Suspiró sonoramente y sonrió al ver a los tres niños se acercaban con cautela, estaban acostumbrados a visitar las tumbas de sus abuelitos, pero ahora estaban muy lejos de casa. Lily llegó corriendo a los brazos de su madre.

—¿Aquí está Nani? —Ginny asintió cariñosamente. — ¿La misma Nani que te salvó? ¿Puedo ser como ella mamá? ¿Puedo? ¿Puedo?

Ginny sonrió y miró a Harry, tenía todo lo que había deseado y más.

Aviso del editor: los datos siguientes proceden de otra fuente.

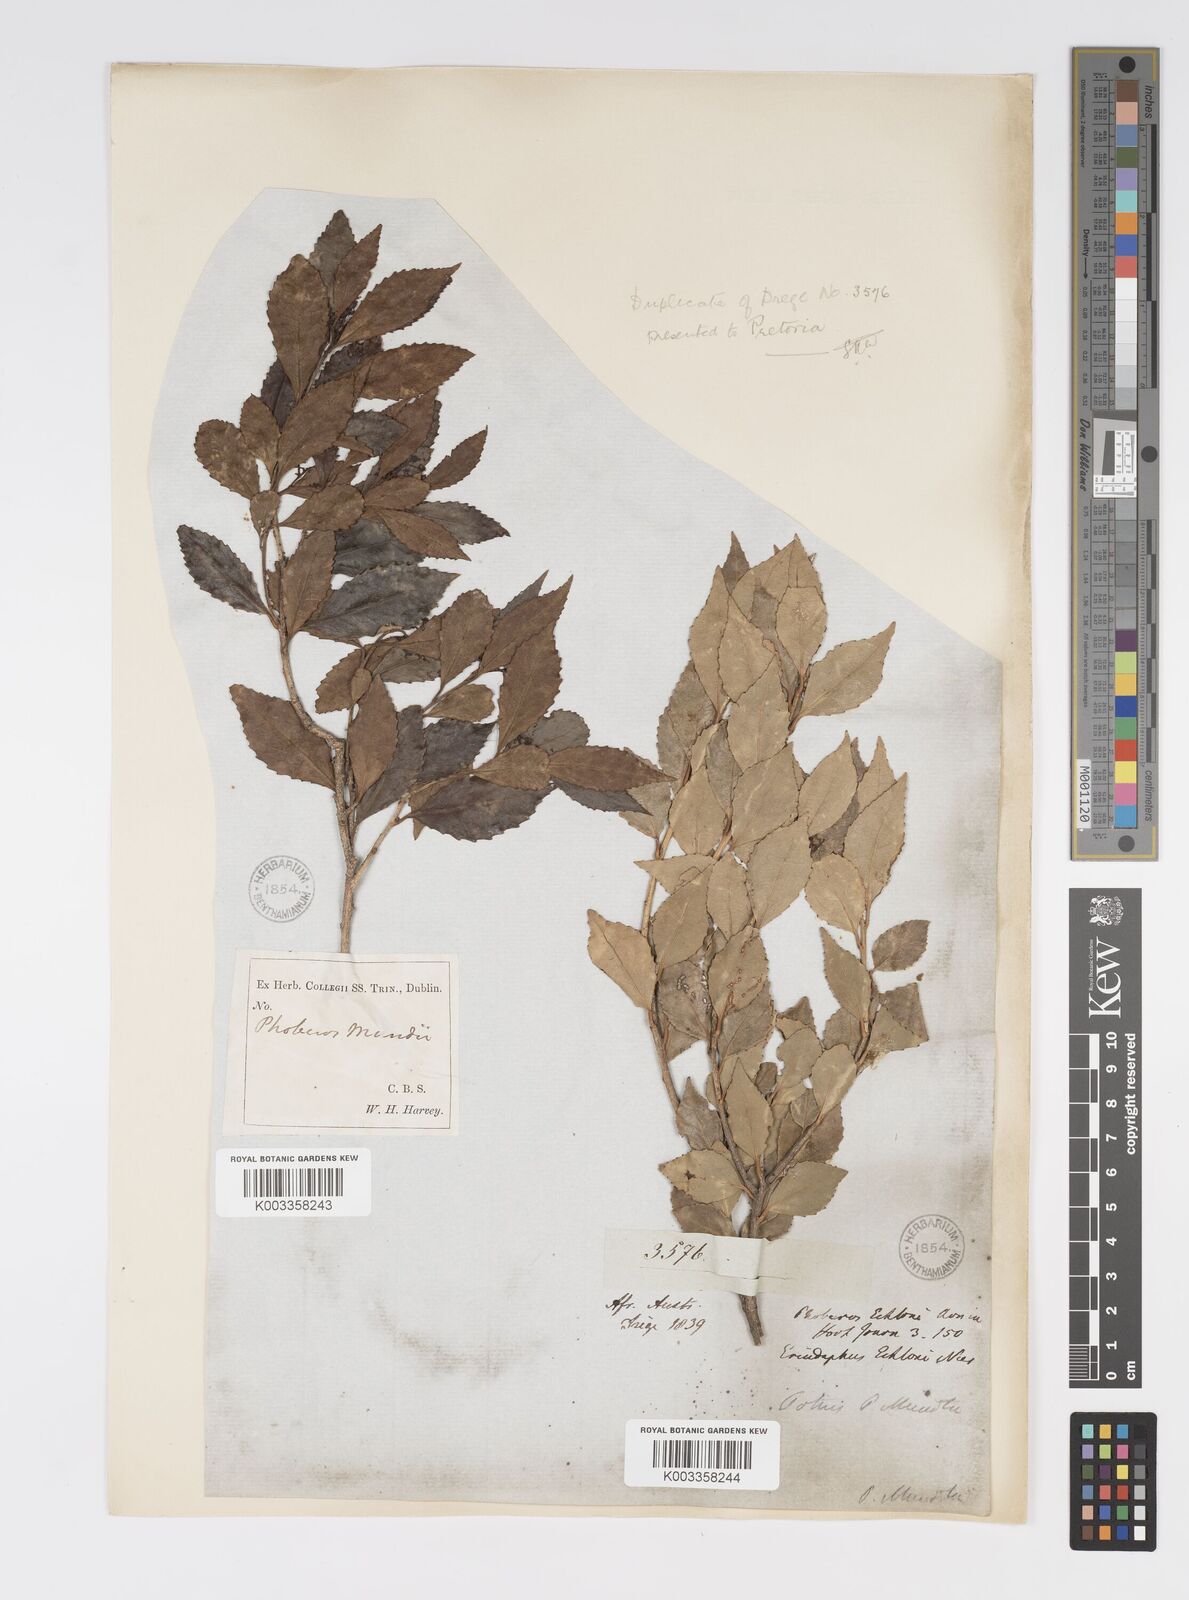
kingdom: Plantae
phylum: Tracheophyta
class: Magnoliopsida
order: Malpighiales
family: Salicaceae
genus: Scolopia
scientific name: Scolopia mundii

No negaba que los sufrimientos habían sido muchos, pero su amor había logrado superar cada prueba y obstáculo que se le atravesaba. Después de los atentados del 11 de marzo en Madrid, Ginny pasó las siguientes dos semanas en recuperación, allí se enteró de todo lo sucedido en la batalla y con su familia, su hermano Percy murió protegiendo a Fred quien perdió su pierna izquierda, muchos de sus compañeros murieron también y muchos de sus amigos cercanos sufrieron heridas graves. Era increíble pensar que se había perdido de tantas cosas, pero lo que era más increíble era que, a pesar de todo pronóstico, había recuperado la memoria, y aunque fue parcialmente, lo esencial de su vida se mantuvo. Nani falleció a finales de aquel mes, estuvo rodeada de sus amigos y únicos parientes y después de su funeral, ambos regresaron a casa felices y juntos, aunque con el corazón roto por las pérdidas. La voz de James, su primogénito, la sacó de su ensoñación.

—¡Papi! Cuéntanos otra vez cómo te hiciste tantas cicatrices— James saltaba y Albus lo acompañaba.

—Esta gigante del cuello se la hizo sacando a mamá del tren ¿verdad papá? — Albus lo miraba maravillado—Yo también te hubiese salvado mami—añadió inflando el pecho.

—En realidad fue tu madre quien me salvó—Lily rio orgullosa—Ella también estaba herida, pero logró llegar hasta el hospital— alegó orgulloso y susurró—es una suerte que la explosión no nos haya hecho tanto daño.

—Cuando sea grande quiero tener un amor así de gigante, me enamoraré de mi príncipe y yo lo rescataré del dragón de tío Charlie.

Harry frunció el ceño y negó con la cabeza.

—Tus hermanos y yo somos tus príncipes cariño. Y el tío Charlie no llevará el dragón a casa.

—No, tu eres mi papi favorito y James y Albus solo son mis hermanitos. Mi príncipe es Lorcan papi y no lo confundas con su hermano porque no se parecen en nada. ¡Lorcan es mi príncipe azul! —la niña bailó en círculos mientras su padre la miraba horrorizado. Miró a Ginny y acarició su vientre, si era otra niña… No quería ni pensarlo…. O tal vez si… Si era una niña, esperaba que fuera igual a Ginny, su chica ideal…

—¡Te amo Gin-Gin! —susurró acercándose.

—Y yo te amo a ti mi sapo en escabeche, en esta vida y en la otra— murmuró besándolo.